Furnishing a house, 1960s style

dinner set

The dinner set I won in a magazine competition.

A magazine clipping tumbles from a November 1964 letter from England to my parents. It’s the picture of a dinner service I won in a menu-planning competition. Looking at the geometric pattern on the dishes, I realize that the way we furnished the row house we bought that year has many elements of what is now recognized as a distinctive 1960s aesthetic: bold shapes and strong colors.

"Armada" fabric

Barkcloth fabric “Armada” designed by Nicola Wood for Heals. Image found on www.ebay.co.uk

Having limited funds, Tony and I refurbished or made many pieces of furniture. The dining table he made was a heavy white plastic-veneered slab with straight, varnished wood legs. He built, and I upholstered, a sofa and side chairs with squared-off, simple lines, a copy of a set we particularly liked, but whose price was prohibitive. I made all the curtains from fabric purchased at Heal’s of London, the store that carried the trendiest of household furnishings. I wrote:

8 August 1964

The sitting room curtains are quite magnificent – deep orange flame colour, with a pattern called “Armada,” the formalised ships’ hulls giving the impression of a dark horizontal stripe.

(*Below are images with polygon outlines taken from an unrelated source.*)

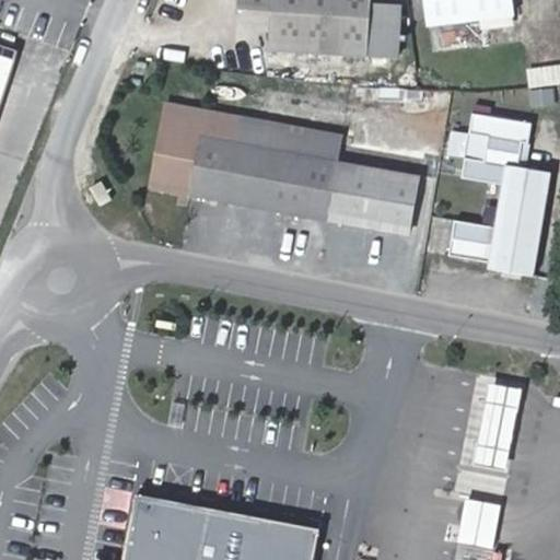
[(385,33),(401,35),(403,7),(396,6),(396,0),(241,0),(241,11),(273,13),(271,51),(370,58),(371,39),(385,41),(385,33)]
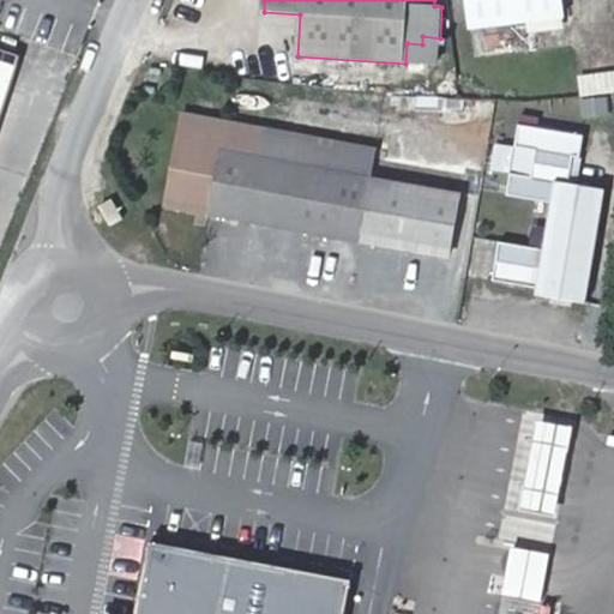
[(564,19),(561,0),(468,0),(473,30),(564,19)]
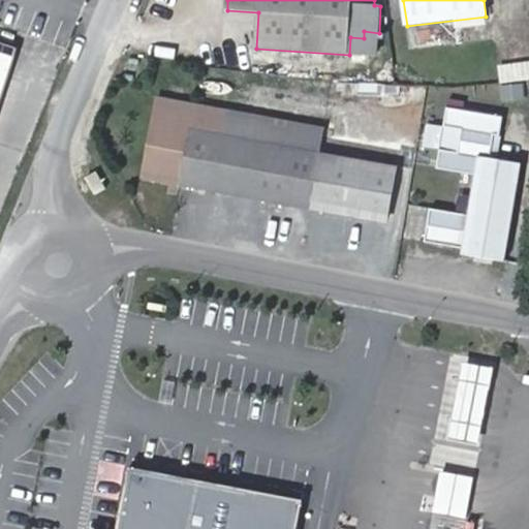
[(528,59),(497,63),(499,82),(528,78),(528,59)]
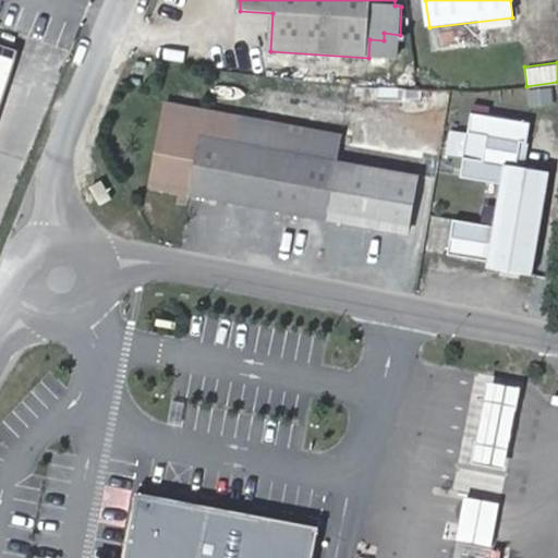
[(150,72),(138,68),(135,79),(146,84),(150,72)]
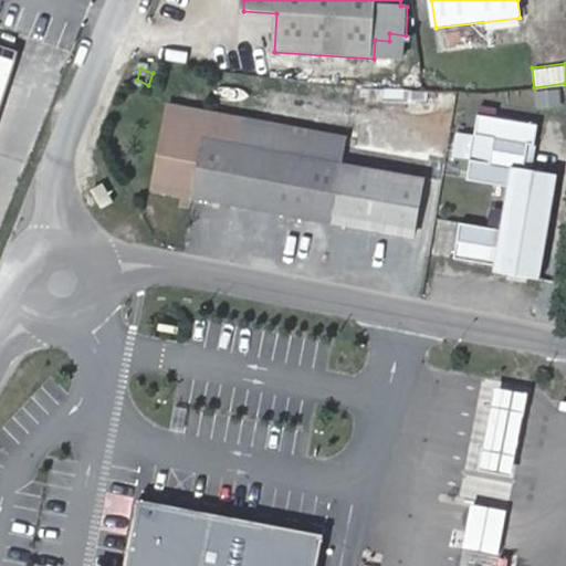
[(333,223),(343,166),(239,147),(243,119),(170,106),(155,190),(333,223)]
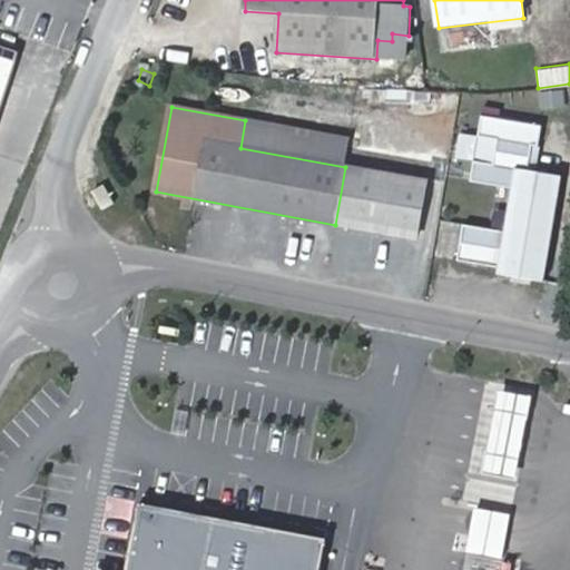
[(453,263),(546,275),(559,170),(534,168),(541,123),(479,114),(470,180),(510,186),(503,228),(459,222),(453,263)]
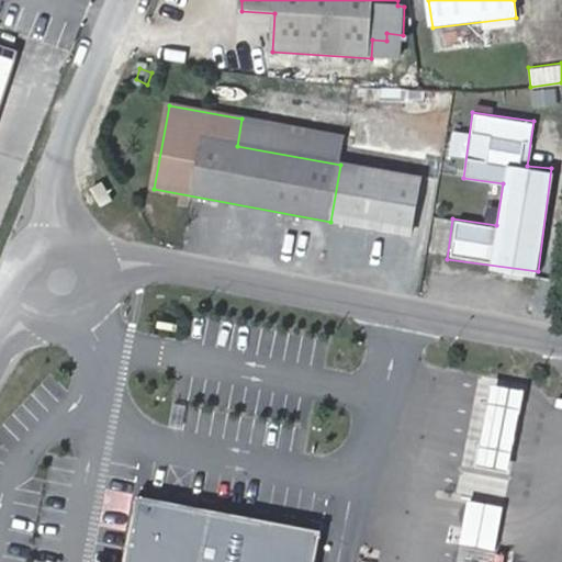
[(340,165),(346,137),(242,119),(237,146),(340,165)]
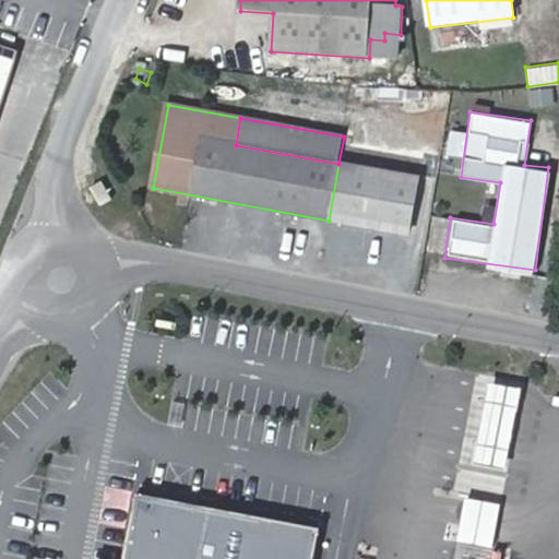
[(506,390),(491,464),(520,470),(534,395),(506,390)]
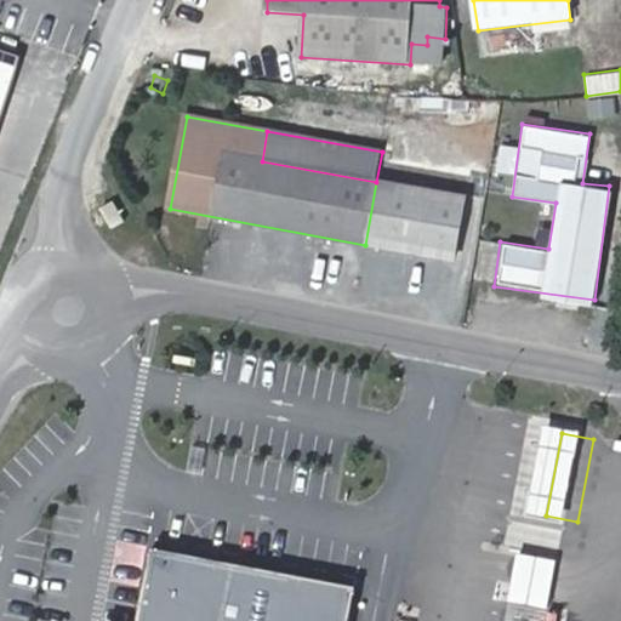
[(517,550),(506,599),(547,608),(557,558),(517,550)]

A shag (another 1960s design element) area rug that matched the curtain’s colors helped warm up the coldness of the room. After battling the developer over the house’s color scheme, we had compromised on gray vinyl tile floor and plain white walls. In the kitchen and dining area, we covered the white with a geometric wallpaper. A photograph reveals more geometrics: the gray and white kitchen curtains, the cups and saucers on the counter.

Kitchen at Harcourt Close

Kitchen at Harcourt Close. Photo by Tony Eppstein

We still have one platter from that dinner service I won. A few other items, mainly metal, have survived the years. A pewter jug purchased on board ship during our emigration from New Zealand to England still sits on our kitchen windowsill. To the right of the dinner service picture, behind a porcupine of cheese chunks on skewers, are familiar objects: salt and pepper shakers just like the ones we still use every day. I guess we, like these furnishings, can all be labeled “vintage.”